AIM OF THE TASK:
Somewhere below is a line with "[42,95,168,115] team-party. ->" and, later, a line with "[72,377,108,390] thief ->"; repeat those two lines and all the lines between them, exactly as they are.

--- RECORD SET Enclosed Below ---

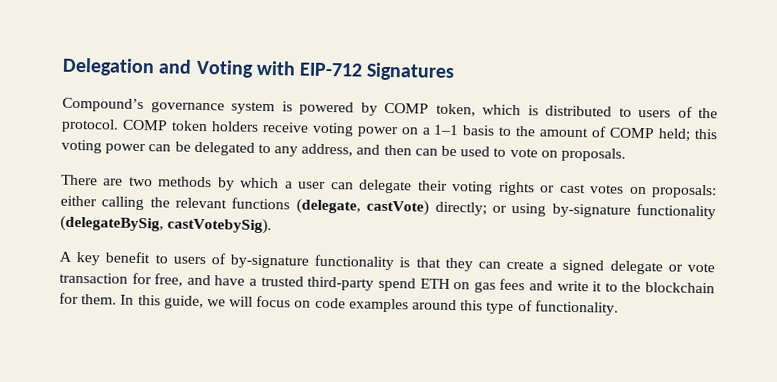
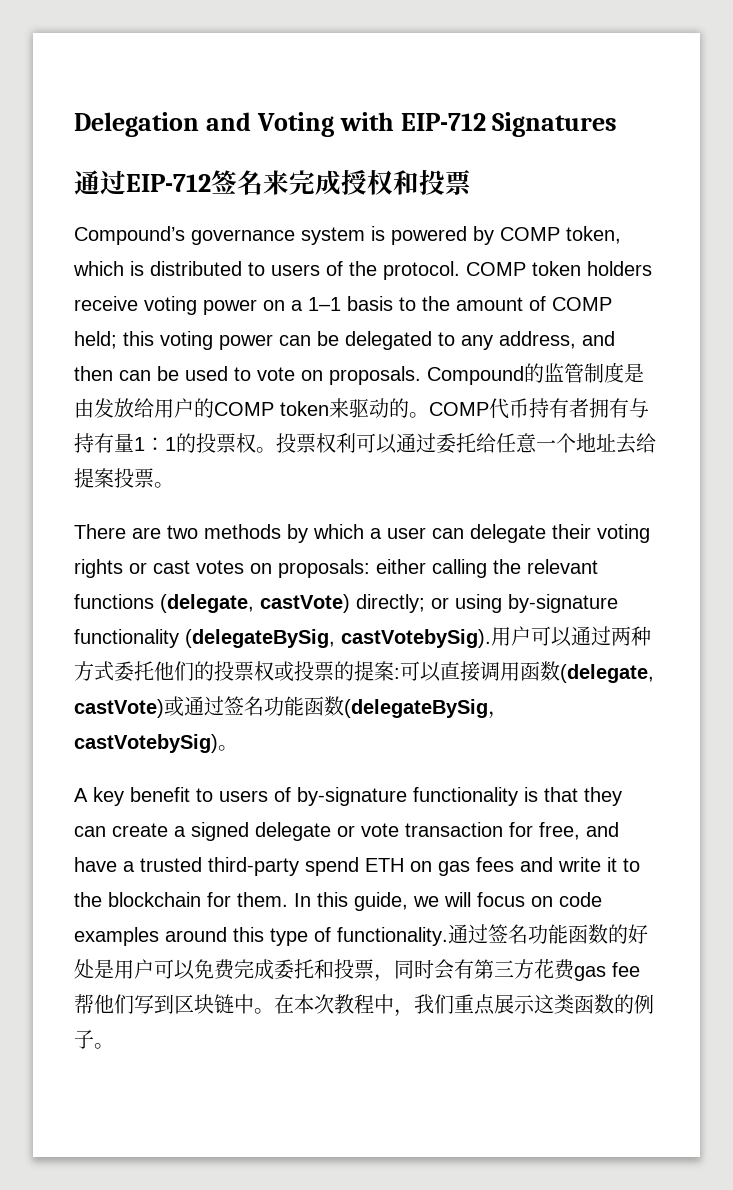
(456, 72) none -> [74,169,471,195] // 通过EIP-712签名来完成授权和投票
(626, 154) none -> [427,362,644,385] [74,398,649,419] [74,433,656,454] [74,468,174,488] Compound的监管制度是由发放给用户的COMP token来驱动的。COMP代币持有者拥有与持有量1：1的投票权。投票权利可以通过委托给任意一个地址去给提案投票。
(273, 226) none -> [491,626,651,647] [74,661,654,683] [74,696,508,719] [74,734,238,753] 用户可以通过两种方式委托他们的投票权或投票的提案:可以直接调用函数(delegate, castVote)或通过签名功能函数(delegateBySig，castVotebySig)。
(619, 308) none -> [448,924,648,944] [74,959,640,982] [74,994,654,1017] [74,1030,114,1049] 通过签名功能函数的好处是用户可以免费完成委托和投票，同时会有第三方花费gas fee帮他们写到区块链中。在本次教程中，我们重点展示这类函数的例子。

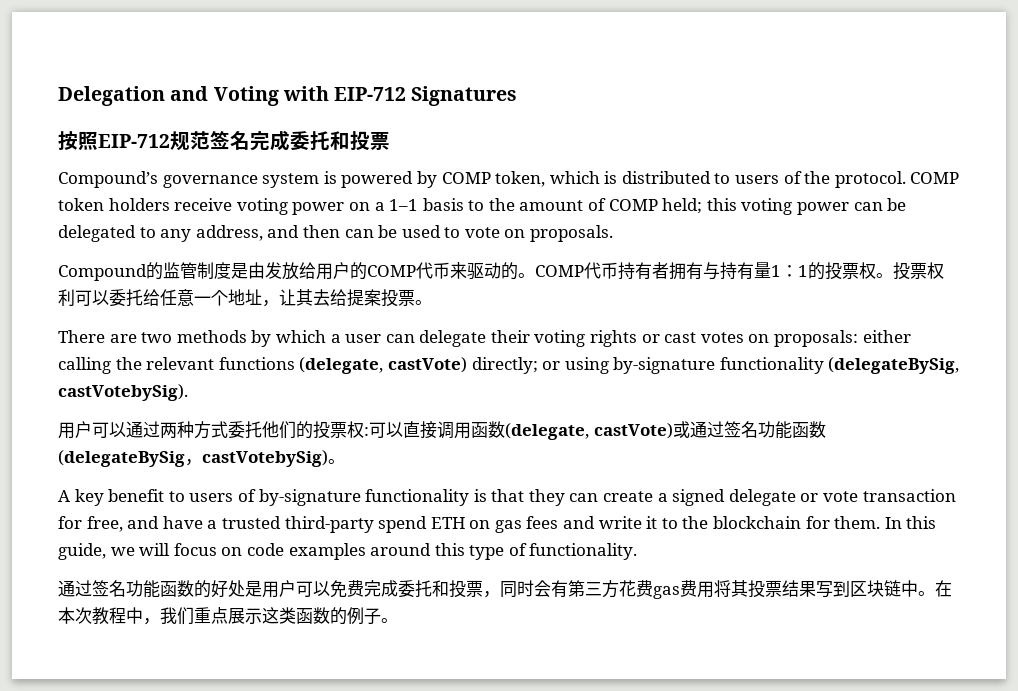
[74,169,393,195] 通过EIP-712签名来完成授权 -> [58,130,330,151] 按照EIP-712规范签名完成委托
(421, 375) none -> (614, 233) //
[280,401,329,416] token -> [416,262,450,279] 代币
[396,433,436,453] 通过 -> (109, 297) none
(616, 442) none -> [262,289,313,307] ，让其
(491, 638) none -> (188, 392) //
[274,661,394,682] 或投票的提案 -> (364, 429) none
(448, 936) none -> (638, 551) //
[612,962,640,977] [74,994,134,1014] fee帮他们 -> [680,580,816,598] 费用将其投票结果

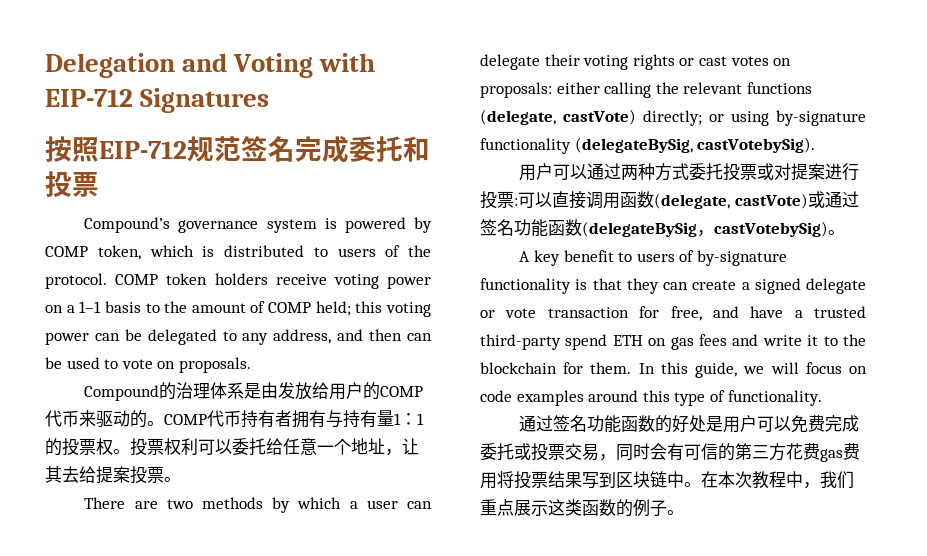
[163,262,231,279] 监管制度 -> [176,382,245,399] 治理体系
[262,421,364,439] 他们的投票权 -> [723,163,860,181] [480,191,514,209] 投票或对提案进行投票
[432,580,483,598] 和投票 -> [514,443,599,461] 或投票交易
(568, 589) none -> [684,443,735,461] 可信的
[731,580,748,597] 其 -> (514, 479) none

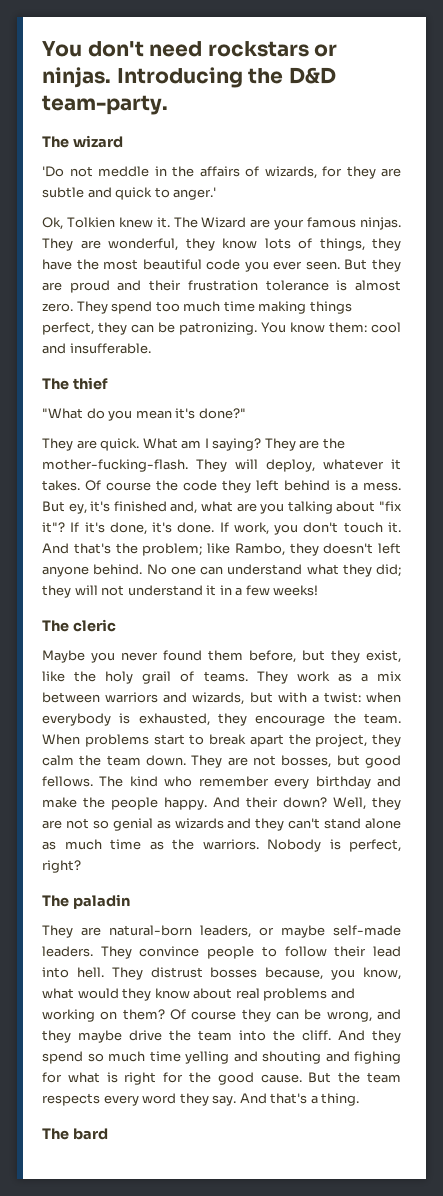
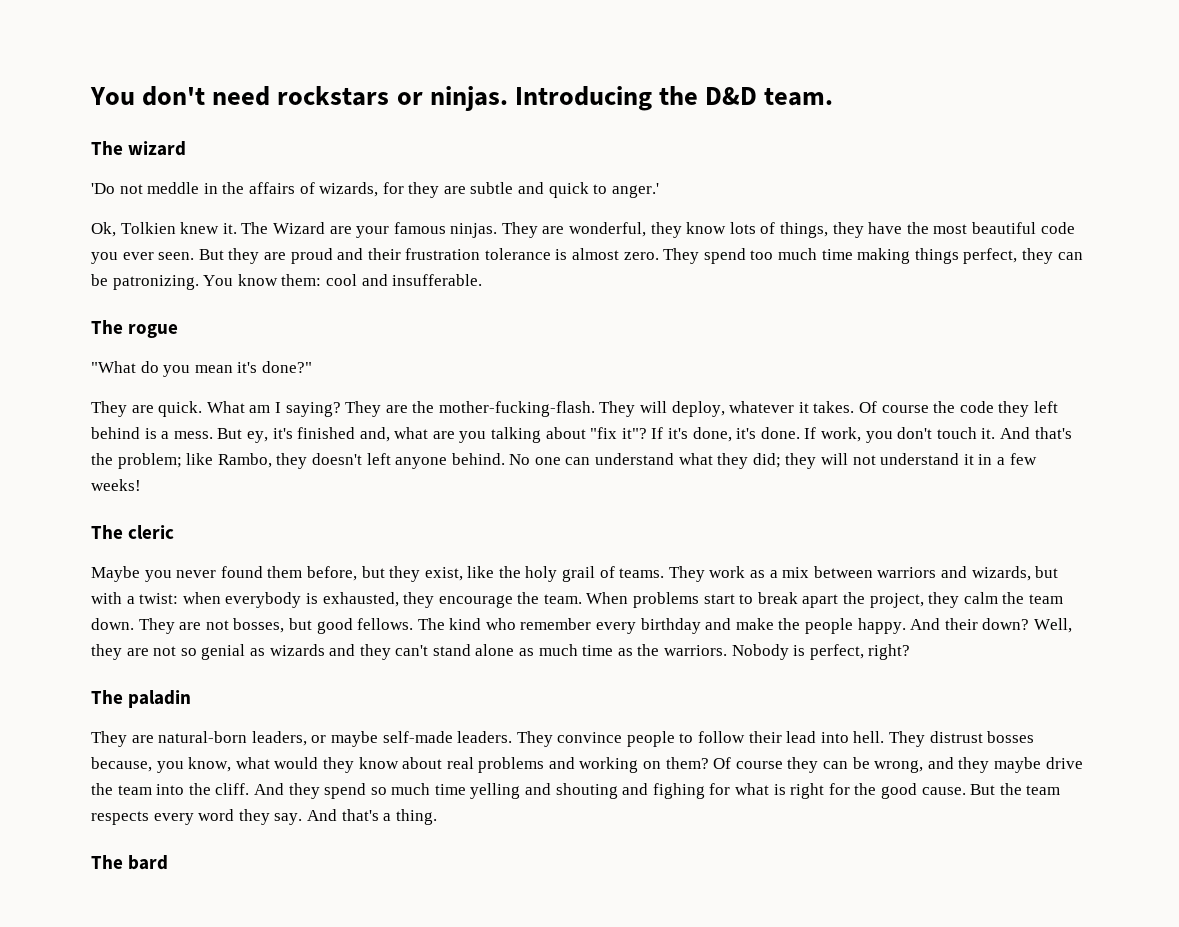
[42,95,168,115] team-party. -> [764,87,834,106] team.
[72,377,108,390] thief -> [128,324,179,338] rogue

--- End of Enclosed RECORD SET ---
--- RECORD SET Enclosed Below ---

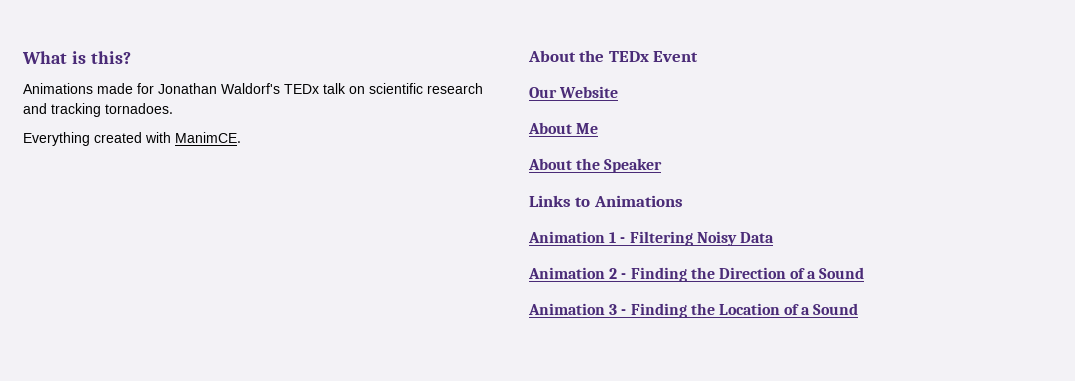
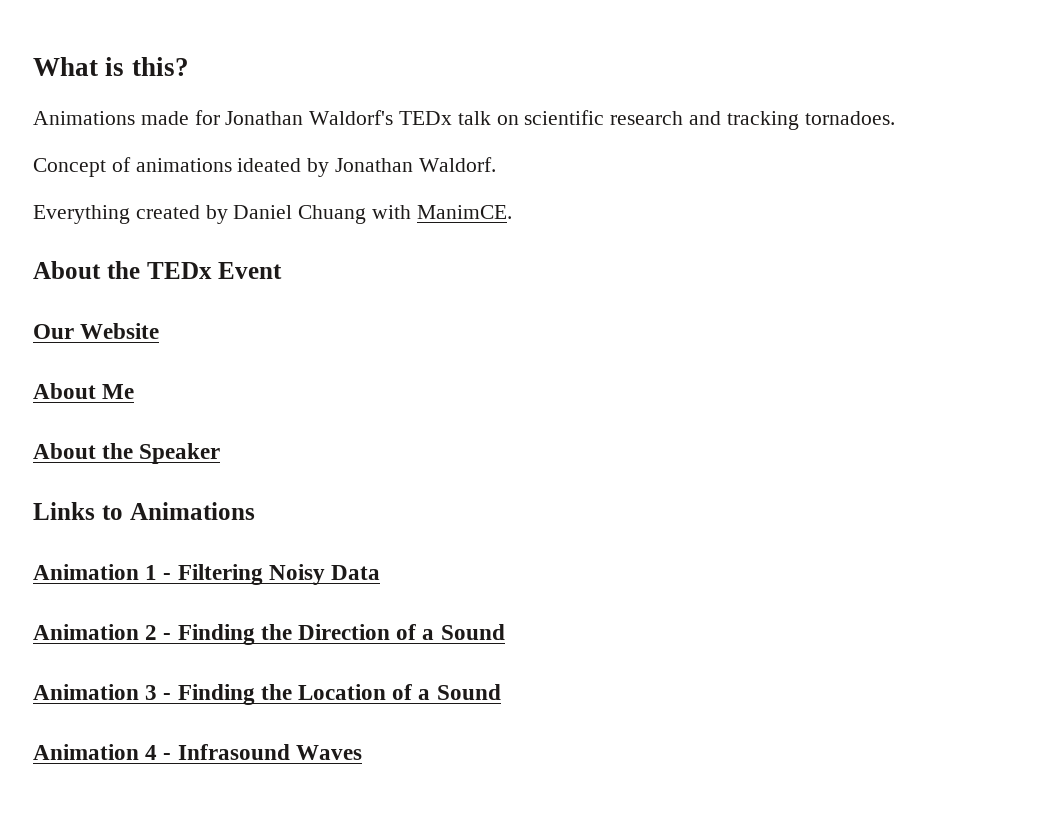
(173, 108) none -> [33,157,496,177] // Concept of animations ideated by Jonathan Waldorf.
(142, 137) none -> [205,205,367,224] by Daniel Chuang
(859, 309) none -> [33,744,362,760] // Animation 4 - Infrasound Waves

--- End of Enclosed RECORD SET ---

TASK ANSWER:
[42,95,168,115] team-party. -> [764,87,834,106] team.
[72,377,108,390] thief -> [128,324,179,338] rogue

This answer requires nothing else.